En effet, depuis l’arrêt Pain du 1er juillet 2009 et plus récemment avec les deux décisions du 8 juin 2011, la Cour de cassation a décidé que les dispositions conventionnelles catégorielles devaient désormais reposer sur des raisons objectives dont le juge doit contrôler concrètement la réalité et la pertinence. Elle a précisé que repose sur une raison objective et pertinente la stipulation d’un accord collectif qui fonde une différence de traitement sur une différence de catégorie professionnelle, dès lors qu’elle a pour objet ou pour but de prendre en compte les spécificités de la situation des salariés relevant d’une catégorie déterminée, tenant notamment (mais pas exclusivement) aux conditions d’exercice des fonctions, à l’évolution de carrière ou aux modalités de rémunération.


Dans ses arrêts de juin 2011, la Haute cour a ainsi donné aux juges du fond une grille d’analyse permettant de contrôler si les dispositions conventionnelles ne heurtaient pas le principe d’égalité de traitement. Se posait alors la question de savoir comment cette méthodologie allait être appréciée par les juges du fond et quelles pouvaient être à terme les conséquences sur les accords collectifs.


Dans ce cadre, le jugement du TGI de Paris du 29 novembre 2011 a particulièrement retenu notre attention. En effet jusqu’à présent, les contentieux étaient circonscrits à des demandes individuelles visant pour un salarié à obtenir un avantage plus favorable prévu dans l’accord collectif pour une autre catégorie de personnel.


Mais devant le TGI de Paris c’est un autre enjeu qui se jouait, celui d’une convention collective de branche. En effet, et pour la première fois deux organisations syndicales (la CGT et la CFDT) ont décidé de contester devant le juge plusieurs articles de la convention collective de branche SYNTEC (Personnel des Bureaux d'Études Techniques, des Cabinets d'Ingénieurs-Conseils et des Sociétés de Conseils) sur le fondement de l’égalité de traitement entre cadres et non cadres.


En l’espèce, il s’agissait des articles relatifs à la durée du préavis, l’indemnité de licenciement, le paiement du travail habituel de nuit, du dimanche et des jours fériés, l’indemnité complémentaire pour incapacité temporaire de travail, les moyens de transport pour les déplacements professionnels.

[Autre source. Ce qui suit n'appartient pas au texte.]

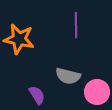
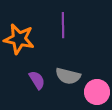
purple line: moved 13 px left
purple semicircle: moved 15 px up
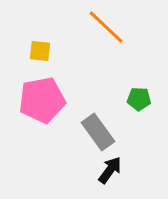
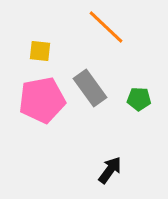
gray rectangle: moved 8 px left, 44 px up
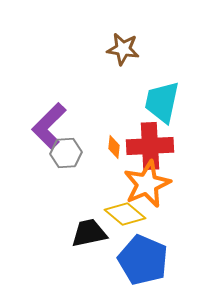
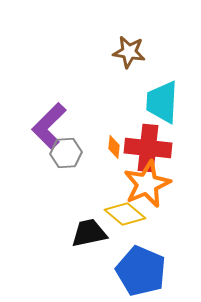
brown star: moved 6 px right, 3 px down
cyan trapezoid: rotated 9 degrees counterclockwise
red cross: moved 2 px left, 2 px down; rotated 9 degrees clockwise
blue pentagon: moved 2 px left, 11 px down
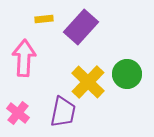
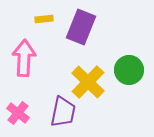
purple rectangle: rotated 20 degrees counterclockwise
green circle: moved 2 px right, 4 px up
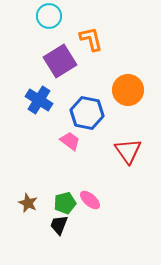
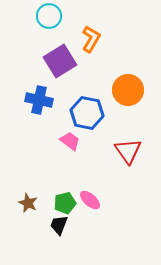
orange L-shape: rotated 44 degrees clockwise
blue cross: rotated 20 degrees counterclockwise
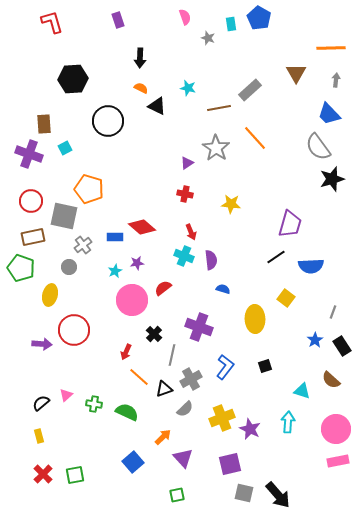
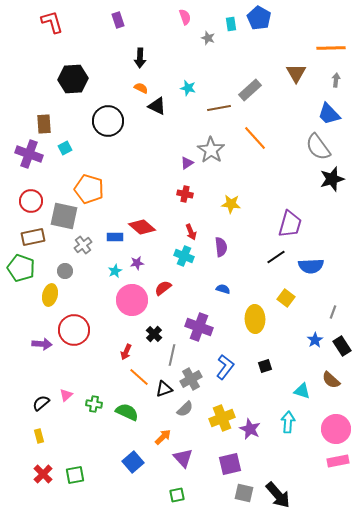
gray star at (216, 148): moved 5 px left, 2 px down
purple semicircle at (211, 260): moved 10 px right, 13 px up
gray circle at (69, 267): moved 4 px left, 4 px down
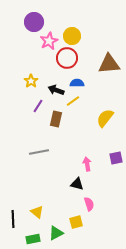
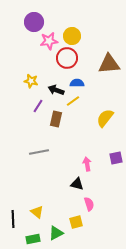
pink star: rotated 18 degrees clockwise
yellow star: rotated 24 degrees counterclockwise
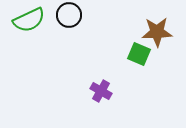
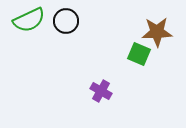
black circle: moved 3 px left, 6 px down
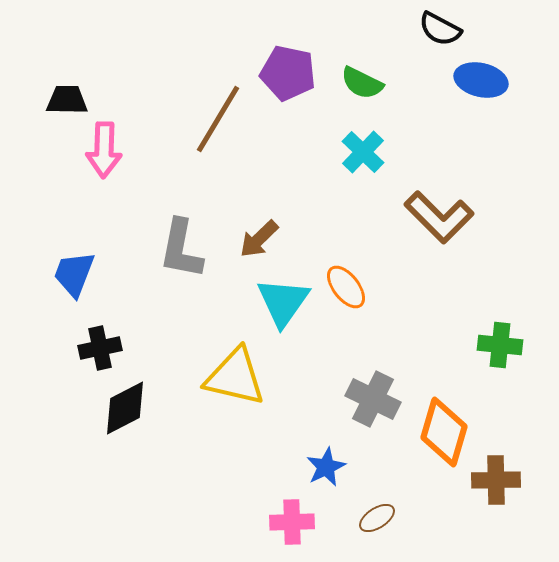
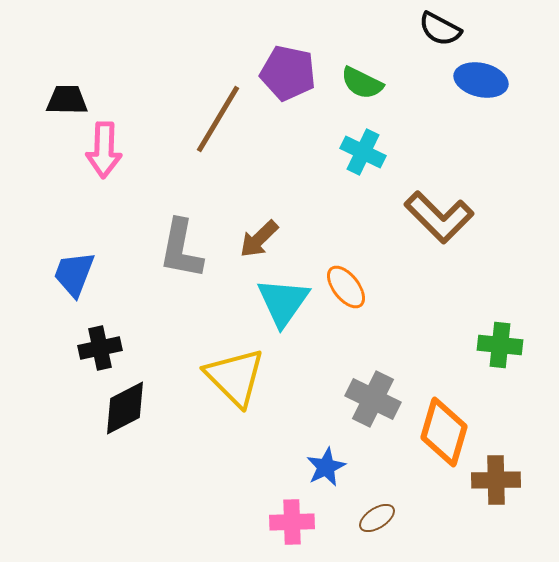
cyan cross: rotated 18 degrees counterclockwise
yellow triangle: rotated 32 degrees clockwise
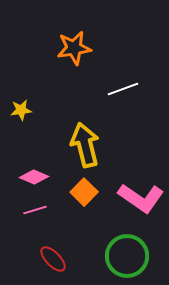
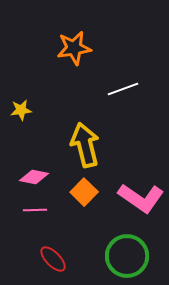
pink diamond: rotated 12 degrees counterclockwise
pink line: rotated 15 degrees clockwise
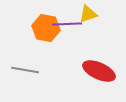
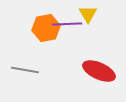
yellow triangle: rotated 42 degrees counterclockwise
orange hexagon: rotated 20 degrees counterclockwise
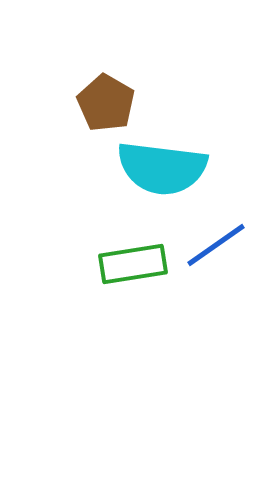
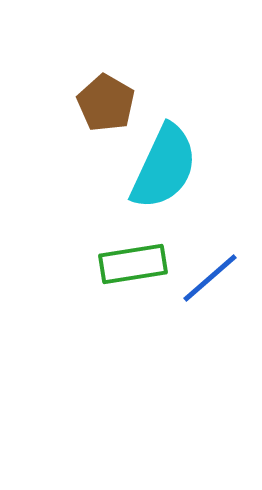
cyan semicircle: moved 2 px right, 1 px up; rotated 72 degrees counterclockwise
blue line: moved 6 px left, 33 px down; rotated 6 degrees counterclockwise
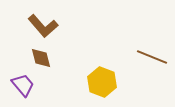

Une démarche inédite et pour le moins dangereuse puisque comme l’indique le TGI de Paris, des dispositions considérées comme contraires à l’égalité de traitement ne pouvaient qu’être annulées, les partenaires sociaux devant alors en tirer toutes les conséquences. Le prononcé de l’illicéité des clauses et leur annulation emportait le risque de priver les salariés des avantages prévus par l’accord de branche, et ainsi de les faire basculer vers les dispositions minimales du code du travail existantes ou non en la matière.


Respectant le mode d’emploi de la Haute cour, le TGI de Paris a procédé à une analyse in abstracto détaillée de chacun des avantages contestés afin de déterminer si ces mesures conventionnelles étaient justifiées au regard de la spécificité de la situation des salariés cadres. Considérant ainsi que les différences étaient fondées sur la nature des missions, les conditions d’exercice des fonctions, le montant et la composition de la rémunération de ces catégories, il n’y avait pas d’atteinte au principe d’égalité, le TGI de Paris a donc débouté intégralement les deux syndicats de leurs demandes, validant ainsi les dispositions conventionnelles de la convention collective SYNTEC.


Au-delà de ce jugement, qui par ailleurs est frappé d’appel, il reste à souligner que le débat est encore loin d’être clos. L’examen des raisons objectives s’effectue toujours avantage par avantage, et ne tient donc pas compte du caractère global de l’accord collectif et de l’équilibre obtenu. C’est encore une fois le sens des prochaines décisions rendues qui déterminera les actions à entreprendre pour sécuriser les avantages conventionnels catégoriels.